### DATASET ENTRIES ###

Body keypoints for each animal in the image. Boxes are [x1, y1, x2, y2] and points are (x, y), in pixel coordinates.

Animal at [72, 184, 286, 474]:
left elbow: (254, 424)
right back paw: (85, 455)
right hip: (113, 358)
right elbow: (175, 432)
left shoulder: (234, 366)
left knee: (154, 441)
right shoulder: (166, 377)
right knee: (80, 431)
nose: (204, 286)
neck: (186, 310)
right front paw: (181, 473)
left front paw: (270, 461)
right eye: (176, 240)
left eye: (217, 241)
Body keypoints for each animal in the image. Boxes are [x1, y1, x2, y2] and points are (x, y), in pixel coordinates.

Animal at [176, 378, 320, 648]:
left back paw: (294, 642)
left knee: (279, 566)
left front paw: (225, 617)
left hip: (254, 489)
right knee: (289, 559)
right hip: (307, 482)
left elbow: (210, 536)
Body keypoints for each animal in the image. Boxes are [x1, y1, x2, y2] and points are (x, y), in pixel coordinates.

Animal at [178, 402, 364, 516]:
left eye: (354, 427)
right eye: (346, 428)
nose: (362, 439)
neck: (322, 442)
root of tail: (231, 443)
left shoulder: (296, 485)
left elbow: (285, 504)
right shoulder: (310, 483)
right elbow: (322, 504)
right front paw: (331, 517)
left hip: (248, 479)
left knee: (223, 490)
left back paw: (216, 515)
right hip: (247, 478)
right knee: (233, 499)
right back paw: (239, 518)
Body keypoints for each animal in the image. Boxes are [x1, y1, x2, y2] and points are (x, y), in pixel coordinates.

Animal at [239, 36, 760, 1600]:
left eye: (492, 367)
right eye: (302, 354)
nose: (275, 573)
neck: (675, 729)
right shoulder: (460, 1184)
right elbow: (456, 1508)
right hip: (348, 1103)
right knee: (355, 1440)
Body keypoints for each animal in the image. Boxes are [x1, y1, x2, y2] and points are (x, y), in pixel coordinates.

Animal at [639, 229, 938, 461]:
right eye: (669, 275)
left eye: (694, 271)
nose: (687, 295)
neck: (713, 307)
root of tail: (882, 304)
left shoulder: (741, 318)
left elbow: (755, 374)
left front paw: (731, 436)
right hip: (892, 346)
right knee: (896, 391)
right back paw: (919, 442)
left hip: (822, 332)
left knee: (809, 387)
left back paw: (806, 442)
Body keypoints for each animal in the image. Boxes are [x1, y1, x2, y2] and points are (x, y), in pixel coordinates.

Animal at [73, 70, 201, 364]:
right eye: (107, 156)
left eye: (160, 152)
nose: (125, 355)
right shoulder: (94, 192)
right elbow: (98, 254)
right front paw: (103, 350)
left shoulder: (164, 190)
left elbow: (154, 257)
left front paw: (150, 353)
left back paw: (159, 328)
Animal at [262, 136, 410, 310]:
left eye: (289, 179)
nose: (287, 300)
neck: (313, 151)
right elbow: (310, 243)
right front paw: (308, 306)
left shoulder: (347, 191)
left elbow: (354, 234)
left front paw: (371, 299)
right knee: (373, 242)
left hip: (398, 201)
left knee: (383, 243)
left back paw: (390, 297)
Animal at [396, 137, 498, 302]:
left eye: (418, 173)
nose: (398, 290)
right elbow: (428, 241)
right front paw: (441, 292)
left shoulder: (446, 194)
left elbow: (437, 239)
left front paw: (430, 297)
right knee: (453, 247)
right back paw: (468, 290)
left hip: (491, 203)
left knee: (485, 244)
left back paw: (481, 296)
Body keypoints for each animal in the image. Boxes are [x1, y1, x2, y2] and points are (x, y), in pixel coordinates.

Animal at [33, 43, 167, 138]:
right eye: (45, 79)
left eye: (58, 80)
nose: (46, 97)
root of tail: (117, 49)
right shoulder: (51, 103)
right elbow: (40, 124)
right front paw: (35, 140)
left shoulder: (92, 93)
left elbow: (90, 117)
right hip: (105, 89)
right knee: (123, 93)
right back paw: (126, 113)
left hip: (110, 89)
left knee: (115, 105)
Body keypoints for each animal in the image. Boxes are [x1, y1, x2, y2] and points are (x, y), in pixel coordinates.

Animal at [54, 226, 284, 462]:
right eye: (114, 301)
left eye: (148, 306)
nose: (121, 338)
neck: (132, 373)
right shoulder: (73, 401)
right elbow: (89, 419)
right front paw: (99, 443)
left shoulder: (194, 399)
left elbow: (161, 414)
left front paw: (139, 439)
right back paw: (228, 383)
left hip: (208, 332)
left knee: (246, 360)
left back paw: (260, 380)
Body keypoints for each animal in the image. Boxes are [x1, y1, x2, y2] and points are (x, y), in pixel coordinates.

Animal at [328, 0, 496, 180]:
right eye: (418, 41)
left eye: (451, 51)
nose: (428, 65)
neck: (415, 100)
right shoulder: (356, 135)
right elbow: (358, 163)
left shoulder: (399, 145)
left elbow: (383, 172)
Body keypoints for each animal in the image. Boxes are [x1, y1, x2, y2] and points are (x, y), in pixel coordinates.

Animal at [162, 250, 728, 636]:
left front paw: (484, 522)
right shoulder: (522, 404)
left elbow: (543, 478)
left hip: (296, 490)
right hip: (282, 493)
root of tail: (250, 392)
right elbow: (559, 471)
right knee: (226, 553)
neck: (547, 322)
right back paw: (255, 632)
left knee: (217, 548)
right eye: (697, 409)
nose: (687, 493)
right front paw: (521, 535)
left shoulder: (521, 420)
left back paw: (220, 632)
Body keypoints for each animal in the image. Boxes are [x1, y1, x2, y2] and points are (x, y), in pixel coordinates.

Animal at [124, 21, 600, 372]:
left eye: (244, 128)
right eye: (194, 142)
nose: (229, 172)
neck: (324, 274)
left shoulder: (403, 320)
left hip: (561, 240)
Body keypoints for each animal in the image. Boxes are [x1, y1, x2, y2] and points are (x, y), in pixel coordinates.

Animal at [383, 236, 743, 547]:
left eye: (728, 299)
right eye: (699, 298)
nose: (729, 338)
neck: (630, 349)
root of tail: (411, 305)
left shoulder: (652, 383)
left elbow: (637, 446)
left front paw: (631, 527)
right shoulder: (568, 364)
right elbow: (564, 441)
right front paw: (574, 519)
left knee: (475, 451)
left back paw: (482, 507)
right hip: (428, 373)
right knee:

###

# PROBLEM STATEMENT
Keep both end lines and retype everything in the records above from the line containing "left knee: (485, 244)" through the line containing "right elbow: (89, 419)", exactly, with nothing else.

# EXPECTED ANSWER
left knee: (485, 244)
left back paw: (481, 296)
Body keypoints for each animal in the image. Boxes are [x1, y1, x2, y2] and points are (x, y), in pixel coordinates.

Animal at [33, 43, 167, 138]:
right eye: (45, 79)
left eye: (58, 80)
nose: (46, 97)
root of tail: (117, 49)
right shoulder: (51, 103)
right elbow: (40, 124)
right front paw: (35, 140)
left shoulder: (92, 93)
left elbow: (90, 117)
right hip: (105, 89)
right knee: (123, 93)
right back paw: (126, 113)
left hip: (110, 89)
left knee: (115, 105)
Body keypoints for each animal in the image. Boxes are [x1, y1, x2, y2] and points are (x, y), in pixel coordinates.

Animal at [54, 226, 284, 462]:
right eye: (114, 301)
left eye: (148, 306)
nose: (121, 338)
neck: (132, 373)
right shoulder: (73, 401)
right elbow: (89, 419)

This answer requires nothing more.